#### [What you are asked to do]
The response should contain only those lines of the entries below that include the string "bold".

#### [Materials provided]
■ ■ ■ ■ ■

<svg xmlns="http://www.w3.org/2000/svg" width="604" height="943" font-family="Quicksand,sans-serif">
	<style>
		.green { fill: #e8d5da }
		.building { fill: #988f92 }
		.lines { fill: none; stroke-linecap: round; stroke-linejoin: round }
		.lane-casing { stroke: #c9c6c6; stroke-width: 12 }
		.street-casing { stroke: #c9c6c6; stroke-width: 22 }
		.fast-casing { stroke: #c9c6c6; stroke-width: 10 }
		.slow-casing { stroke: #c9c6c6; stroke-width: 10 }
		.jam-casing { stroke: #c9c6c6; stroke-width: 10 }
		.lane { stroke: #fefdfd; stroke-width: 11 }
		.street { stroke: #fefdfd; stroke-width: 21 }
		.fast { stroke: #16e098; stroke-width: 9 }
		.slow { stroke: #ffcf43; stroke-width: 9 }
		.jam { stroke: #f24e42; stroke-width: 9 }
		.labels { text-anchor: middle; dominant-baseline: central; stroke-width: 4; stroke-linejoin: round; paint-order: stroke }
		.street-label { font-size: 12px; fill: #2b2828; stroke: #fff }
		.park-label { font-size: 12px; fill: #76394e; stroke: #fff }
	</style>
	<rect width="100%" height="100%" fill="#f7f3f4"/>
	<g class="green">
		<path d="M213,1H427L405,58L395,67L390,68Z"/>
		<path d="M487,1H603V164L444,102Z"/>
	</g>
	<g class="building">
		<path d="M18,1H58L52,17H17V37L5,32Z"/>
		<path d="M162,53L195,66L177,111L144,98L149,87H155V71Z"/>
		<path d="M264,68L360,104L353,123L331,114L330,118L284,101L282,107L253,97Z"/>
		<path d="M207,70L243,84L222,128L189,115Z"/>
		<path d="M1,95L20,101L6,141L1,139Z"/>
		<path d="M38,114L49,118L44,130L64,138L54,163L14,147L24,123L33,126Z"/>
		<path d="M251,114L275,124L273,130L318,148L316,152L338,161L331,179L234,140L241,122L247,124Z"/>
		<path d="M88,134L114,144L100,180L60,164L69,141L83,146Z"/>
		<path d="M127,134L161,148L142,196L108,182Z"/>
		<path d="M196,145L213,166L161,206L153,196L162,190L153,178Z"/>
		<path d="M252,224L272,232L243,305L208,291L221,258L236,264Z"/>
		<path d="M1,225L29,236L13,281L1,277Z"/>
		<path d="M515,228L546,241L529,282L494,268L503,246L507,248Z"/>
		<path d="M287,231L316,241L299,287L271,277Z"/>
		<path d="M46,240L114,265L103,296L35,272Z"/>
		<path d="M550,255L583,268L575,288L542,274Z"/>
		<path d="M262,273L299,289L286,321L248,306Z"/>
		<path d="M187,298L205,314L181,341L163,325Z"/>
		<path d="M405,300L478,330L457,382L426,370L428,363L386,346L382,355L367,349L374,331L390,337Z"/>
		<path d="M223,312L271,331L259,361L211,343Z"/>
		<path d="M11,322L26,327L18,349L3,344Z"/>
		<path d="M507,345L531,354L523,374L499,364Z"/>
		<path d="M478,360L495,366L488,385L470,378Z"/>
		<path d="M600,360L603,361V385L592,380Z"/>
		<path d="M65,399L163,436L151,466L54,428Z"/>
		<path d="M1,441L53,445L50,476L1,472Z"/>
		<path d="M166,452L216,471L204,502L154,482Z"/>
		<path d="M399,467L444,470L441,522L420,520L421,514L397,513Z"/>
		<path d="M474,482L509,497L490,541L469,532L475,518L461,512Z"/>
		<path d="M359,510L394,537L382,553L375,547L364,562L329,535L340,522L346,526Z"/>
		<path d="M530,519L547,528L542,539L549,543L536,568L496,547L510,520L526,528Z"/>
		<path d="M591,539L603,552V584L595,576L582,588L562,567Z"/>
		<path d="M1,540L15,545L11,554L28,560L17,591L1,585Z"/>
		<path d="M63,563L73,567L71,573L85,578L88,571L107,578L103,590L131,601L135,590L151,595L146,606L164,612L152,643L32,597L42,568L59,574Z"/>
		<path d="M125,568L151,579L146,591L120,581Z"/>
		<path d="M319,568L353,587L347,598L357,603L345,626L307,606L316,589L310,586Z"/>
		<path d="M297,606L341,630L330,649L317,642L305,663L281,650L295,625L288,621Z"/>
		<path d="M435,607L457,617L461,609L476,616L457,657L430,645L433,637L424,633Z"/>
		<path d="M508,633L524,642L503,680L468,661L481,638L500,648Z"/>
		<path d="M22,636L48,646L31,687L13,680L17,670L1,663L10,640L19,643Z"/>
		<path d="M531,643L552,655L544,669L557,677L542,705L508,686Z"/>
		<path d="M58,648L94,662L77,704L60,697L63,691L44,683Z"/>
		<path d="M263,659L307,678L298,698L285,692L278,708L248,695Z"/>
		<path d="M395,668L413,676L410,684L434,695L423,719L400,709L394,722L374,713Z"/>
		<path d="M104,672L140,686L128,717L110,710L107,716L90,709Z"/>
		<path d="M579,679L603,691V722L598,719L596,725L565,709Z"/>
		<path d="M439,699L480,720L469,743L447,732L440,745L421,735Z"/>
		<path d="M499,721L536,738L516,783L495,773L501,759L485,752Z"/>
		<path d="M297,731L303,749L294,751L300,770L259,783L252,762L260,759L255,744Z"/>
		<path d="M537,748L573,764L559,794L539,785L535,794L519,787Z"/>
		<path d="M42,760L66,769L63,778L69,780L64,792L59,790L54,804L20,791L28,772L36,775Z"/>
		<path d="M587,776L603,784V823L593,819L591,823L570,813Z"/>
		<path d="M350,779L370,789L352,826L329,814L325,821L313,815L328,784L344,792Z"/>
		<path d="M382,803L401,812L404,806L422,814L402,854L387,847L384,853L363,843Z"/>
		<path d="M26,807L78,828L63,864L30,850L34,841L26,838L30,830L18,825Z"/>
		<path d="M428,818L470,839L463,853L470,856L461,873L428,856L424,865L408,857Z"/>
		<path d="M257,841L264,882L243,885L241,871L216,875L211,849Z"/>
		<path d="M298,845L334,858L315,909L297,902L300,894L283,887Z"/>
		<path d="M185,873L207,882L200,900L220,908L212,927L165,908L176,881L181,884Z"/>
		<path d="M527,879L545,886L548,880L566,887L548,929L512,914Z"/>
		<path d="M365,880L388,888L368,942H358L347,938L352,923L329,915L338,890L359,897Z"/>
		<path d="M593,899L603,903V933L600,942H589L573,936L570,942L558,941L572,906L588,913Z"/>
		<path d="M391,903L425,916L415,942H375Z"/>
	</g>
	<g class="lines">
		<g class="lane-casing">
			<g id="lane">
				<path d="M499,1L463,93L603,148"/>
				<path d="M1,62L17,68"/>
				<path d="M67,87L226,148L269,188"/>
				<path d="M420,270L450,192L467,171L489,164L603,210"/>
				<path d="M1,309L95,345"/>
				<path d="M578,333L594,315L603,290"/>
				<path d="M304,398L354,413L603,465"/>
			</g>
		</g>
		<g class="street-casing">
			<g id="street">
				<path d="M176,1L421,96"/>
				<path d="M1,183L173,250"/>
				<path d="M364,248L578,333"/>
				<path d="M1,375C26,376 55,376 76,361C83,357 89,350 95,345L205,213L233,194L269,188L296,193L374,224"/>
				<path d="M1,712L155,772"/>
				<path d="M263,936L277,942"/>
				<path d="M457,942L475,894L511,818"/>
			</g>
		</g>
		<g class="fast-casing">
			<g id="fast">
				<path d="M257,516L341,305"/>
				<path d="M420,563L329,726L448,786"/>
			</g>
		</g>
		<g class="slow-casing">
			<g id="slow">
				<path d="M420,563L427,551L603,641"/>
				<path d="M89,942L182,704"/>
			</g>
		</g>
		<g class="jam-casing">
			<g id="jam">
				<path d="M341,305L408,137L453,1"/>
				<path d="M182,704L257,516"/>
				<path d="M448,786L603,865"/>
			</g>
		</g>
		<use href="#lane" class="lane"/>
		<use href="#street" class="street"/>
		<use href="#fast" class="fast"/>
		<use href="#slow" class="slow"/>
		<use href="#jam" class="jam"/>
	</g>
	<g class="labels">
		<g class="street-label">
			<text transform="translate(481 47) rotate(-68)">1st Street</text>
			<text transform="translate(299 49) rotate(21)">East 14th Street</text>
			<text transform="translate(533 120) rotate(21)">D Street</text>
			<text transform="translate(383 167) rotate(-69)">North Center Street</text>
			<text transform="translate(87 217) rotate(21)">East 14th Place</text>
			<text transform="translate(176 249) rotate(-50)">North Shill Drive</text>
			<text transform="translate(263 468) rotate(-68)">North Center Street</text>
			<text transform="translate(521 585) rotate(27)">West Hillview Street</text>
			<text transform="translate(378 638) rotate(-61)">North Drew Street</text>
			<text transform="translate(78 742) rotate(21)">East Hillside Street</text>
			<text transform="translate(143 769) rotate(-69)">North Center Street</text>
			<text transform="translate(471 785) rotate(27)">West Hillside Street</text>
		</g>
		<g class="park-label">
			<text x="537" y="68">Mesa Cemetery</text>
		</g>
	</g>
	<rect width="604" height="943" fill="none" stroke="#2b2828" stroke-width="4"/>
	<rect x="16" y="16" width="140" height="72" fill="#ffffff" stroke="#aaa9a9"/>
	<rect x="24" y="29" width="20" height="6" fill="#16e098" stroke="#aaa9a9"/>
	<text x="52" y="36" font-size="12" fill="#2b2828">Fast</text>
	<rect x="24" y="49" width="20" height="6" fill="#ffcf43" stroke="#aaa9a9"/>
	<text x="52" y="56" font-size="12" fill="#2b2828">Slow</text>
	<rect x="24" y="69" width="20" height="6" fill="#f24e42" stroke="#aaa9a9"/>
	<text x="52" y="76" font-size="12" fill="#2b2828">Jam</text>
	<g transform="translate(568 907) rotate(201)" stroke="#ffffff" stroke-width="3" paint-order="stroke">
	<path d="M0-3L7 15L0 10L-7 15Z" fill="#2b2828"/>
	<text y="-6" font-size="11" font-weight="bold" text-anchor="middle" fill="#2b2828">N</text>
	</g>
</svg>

■ ■ ■ ■ ■

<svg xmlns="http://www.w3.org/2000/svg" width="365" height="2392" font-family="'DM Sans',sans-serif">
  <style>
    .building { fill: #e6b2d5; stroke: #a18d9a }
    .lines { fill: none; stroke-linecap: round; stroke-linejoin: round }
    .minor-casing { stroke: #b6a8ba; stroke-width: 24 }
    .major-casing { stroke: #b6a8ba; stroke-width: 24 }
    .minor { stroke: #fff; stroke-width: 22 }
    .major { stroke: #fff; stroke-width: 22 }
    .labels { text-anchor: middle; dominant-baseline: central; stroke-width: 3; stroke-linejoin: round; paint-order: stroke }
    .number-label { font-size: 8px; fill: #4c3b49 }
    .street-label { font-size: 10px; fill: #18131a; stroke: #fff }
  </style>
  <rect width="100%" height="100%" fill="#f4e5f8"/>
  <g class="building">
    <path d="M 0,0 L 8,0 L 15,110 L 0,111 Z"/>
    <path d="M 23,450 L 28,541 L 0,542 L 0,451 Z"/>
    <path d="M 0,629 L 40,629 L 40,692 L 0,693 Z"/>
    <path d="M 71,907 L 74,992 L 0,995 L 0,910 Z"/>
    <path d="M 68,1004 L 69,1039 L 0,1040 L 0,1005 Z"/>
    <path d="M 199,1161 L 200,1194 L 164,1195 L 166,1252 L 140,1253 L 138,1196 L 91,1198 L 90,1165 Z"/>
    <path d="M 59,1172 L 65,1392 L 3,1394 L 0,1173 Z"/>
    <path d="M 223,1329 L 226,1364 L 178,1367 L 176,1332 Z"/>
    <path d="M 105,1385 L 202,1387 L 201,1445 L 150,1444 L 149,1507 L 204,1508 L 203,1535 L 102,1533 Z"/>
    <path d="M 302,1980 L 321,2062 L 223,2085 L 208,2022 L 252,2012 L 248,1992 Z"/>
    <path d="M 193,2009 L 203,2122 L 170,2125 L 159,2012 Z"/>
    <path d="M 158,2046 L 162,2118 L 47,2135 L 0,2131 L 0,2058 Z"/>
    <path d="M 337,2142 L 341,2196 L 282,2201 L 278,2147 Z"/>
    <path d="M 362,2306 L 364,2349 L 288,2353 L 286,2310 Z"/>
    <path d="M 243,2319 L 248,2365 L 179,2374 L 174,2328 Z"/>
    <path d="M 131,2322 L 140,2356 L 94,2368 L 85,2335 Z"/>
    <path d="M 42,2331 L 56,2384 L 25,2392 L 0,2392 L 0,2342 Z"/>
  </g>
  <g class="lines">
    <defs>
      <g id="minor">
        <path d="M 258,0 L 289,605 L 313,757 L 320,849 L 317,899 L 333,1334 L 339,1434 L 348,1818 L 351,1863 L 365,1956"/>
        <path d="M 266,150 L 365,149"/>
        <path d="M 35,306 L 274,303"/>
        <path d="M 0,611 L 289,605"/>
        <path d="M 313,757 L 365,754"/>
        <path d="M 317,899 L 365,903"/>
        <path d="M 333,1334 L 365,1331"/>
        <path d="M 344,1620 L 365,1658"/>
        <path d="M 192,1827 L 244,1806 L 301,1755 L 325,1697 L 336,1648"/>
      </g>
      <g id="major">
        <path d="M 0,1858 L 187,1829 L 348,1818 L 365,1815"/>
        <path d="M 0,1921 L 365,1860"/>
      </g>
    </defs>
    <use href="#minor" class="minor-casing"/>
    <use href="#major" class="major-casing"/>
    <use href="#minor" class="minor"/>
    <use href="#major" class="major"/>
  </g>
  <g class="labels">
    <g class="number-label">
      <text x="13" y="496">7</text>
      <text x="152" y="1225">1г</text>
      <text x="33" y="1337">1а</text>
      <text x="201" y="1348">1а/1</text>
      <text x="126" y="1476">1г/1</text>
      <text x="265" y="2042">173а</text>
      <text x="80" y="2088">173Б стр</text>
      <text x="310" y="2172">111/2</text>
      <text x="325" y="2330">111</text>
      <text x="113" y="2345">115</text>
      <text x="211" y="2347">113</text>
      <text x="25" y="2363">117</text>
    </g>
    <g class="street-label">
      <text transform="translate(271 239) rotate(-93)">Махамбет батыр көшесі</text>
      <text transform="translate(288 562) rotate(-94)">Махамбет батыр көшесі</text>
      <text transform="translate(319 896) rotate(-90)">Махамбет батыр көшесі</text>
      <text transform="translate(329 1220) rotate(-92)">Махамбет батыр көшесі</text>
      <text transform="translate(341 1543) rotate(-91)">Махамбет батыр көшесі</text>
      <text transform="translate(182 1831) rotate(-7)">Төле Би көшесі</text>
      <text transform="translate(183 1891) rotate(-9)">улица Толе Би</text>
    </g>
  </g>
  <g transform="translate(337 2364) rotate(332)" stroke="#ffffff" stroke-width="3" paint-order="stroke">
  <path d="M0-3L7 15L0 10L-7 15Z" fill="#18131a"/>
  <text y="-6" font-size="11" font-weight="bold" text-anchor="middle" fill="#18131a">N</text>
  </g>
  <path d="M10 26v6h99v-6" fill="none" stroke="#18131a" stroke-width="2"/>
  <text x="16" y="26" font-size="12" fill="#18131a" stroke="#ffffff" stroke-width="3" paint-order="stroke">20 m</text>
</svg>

■ ■ ■ ■ ■

#### [Reply]
	<text y="-6" font-size="11" font-weight="bold" text-anchor="middle" fill="#2b2828">N</text>
  <text y="-6" font-size="11" font-weight="bold" text-anchor="middle" fill="#18131a">N</text>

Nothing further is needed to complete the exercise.